Abstract
Subcritical thorium reactors
Carlo Rubbia, 1984 Nobel Laureate Physics, CERN, Geneva, Switzerland
In the sixties,” atoms for peace” promised cheap, abundant and universally available nuclear power, where the few “nuclear” countries would ensure the necessary know-how to the many others that had renounced nuclear weaponry. Today, the situation is far from being acceptable: the link between peaceful and military applications has been shortened by the inevitable developments and the corresponding widening of the know-how of nuclear technologies.
However, to make nuclear energy freely and abundantly available in more countries, some totally different nuclear technology must be developed. A major improvement of future fuel availability, problems related to proliferation especially in the developing countries and the security of long-term waste disposal demand radically new solutions.
Particularly interesting are fission reactions on Th-232 or U-238 progressively converted into a readily fissionable, energy generating, daughter element, where the totality of the initial fuel can be burnt and the only waste is constituted by the much more short lived fission fragments and the spent cladding materials.
The natural Thorium abundance on the earth’s crust is similar to the one of Lead and adequate for many tens of centuries at a level several times larger than today’s primary fossil production.

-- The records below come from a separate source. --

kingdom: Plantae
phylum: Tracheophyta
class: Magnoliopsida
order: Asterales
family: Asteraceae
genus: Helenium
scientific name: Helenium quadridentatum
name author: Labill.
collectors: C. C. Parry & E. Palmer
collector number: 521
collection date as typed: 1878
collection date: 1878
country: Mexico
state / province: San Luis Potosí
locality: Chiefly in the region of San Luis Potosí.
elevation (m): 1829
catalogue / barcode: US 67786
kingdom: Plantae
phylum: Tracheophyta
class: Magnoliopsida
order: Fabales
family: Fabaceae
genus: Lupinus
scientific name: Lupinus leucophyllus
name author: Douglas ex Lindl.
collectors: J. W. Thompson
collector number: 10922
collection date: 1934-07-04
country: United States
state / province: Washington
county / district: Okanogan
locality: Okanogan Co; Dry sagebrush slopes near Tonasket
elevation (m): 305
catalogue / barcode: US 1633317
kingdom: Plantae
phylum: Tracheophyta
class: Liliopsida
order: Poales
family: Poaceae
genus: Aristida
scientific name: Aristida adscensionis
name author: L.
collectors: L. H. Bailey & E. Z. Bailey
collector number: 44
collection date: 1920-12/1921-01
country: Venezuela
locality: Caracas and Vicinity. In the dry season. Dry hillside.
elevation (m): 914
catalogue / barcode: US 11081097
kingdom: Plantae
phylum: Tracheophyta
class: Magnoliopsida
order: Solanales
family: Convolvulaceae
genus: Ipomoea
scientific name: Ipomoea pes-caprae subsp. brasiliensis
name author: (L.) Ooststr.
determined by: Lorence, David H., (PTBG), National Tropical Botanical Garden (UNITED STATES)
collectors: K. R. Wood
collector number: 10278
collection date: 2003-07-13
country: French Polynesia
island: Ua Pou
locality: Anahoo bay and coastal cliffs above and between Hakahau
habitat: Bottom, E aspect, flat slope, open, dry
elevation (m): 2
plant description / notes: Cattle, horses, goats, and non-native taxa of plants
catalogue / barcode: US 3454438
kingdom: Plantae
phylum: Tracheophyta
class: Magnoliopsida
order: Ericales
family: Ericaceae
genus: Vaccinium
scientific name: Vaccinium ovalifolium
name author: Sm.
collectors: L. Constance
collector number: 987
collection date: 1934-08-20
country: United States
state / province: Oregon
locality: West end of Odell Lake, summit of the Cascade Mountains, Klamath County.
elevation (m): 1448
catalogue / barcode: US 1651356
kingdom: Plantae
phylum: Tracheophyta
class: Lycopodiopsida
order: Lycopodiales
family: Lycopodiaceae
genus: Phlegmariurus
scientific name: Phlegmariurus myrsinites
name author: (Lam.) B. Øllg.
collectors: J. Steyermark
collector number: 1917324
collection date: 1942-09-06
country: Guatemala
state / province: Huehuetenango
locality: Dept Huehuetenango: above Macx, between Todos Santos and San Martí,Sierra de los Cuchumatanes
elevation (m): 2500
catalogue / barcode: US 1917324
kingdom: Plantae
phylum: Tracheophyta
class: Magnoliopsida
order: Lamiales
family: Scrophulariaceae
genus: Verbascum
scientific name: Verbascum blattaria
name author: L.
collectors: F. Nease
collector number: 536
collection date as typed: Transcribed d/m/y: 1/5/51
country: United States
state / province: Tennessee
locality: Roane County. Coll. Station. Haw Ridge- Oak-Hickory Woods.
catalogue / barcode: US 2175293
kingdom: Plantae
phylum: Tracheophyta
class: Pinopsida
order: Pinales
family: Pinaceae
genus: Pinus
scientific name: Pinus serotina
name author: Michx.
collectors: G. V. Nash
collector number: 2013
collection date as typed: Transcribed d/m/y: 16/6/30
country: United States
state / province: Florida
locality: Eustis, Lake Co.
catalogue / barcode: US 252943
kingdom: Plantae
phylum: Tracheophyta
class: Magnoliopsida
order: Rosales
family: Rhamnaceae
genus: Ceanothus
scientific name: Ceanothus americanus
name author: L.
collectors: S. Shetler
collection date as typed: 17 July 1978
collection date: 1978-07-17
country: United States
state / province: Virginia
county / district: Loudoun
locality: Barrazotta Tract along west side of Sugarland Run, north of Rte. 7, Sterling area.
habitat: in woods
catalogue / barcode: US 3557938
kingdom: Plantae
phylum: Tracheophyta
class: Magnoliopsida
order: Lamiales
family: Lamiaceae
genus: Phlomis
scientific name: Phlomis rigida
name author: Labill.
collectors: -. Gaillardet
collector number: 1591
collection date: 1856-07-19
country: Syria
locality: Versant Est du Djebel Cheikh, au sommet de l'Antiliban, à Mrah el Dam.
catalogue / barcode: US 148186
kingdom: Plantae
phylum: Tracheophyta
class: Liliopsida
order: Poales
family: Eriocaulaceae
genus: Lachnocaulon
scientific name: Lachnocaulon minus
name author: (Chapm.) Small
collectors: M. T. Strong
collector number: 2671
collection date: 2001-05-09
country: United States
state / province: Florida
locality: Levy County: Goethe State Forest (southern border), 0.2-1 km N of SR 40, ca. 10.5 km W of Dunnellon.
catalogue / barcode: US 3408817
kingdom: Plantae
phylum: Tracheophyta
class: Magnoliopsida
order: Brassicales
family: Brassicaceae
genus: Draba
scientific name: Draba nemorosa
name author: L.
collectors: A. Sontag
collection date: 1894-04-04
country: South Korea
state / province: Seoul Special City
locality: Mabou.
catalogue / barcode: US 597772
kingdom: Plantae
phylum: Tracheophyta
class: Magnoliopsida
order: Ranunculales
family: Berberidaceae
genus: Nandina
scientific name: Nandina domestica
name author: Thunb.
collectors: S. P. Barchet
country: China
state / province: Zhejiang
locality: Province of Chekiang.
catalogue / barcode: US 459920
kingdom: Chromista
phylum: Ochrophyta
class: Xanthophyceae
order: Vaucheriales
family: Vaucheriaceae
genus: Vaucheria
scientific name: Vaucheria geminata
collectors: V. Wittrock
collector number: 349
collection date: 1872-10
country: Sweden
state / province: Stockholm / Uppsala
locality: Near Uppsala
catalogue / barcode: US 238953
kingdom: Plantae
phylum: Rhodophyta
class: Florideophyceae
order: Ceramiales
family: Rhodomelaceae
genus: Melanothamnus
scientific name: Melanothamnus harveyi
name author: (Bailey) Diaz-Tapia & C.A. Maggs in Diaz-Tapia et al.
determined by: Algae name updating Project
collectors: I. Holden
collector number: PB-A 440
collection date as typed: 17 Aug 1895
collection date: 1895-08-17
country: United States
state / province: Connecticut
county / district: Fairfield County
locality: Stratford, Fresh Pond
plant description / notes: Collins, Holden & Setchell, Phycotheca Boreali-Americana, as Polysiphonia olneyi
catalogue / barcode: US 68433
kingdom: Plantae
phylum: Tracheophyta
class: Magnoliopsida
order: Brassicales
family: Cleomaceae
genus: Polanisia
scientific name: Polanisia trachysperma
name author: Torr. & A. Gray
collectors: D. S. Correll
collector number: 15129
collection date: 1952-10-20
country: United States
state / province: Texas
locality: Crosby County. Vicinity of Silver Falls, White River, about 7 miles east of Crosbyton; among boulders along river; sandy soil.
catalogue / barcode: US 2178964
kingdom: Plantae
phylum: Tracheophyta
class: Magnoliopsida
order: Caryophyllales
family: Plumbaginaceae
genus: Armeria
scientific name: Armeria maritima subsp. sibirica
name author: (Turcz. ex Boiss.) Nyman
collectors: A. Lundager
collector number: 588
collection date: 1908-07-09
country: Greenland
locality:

To give an example, the continuous production of 1000 MWatt of electric power requires 3,5 million t/y of Coal, 200 t/y of natural Uranium, but only 1 t/y of Thorium. A Thorium driven reactor will be essentially proliferation free.
However, unlike the U-235 nucleus, two neutrons must be produced in the case of Thorium, one to maintain the chain reaction and the other to create the fertile material. Such very small neutron excess is essentially incompatible with the requirements of a critical reactor. An external neutron supply has to be added to ensure the balance. A modern high energy accelerator permits the production of this needed complementary neutron flux with the help of the spallation of a heavy nucleus. The so-called Energy Amplifier (EA) and other possible Thorium-based scenarios will be described.
The very same EA technology would permit to alleviate the problem of long lived actinide nuclear waste of ordinary reactors by “burning” it with very fast neutrons. In this method also the simultaneous breeding of U-233 could be ensured in order to permit the start-up of the Thorium driven reactor.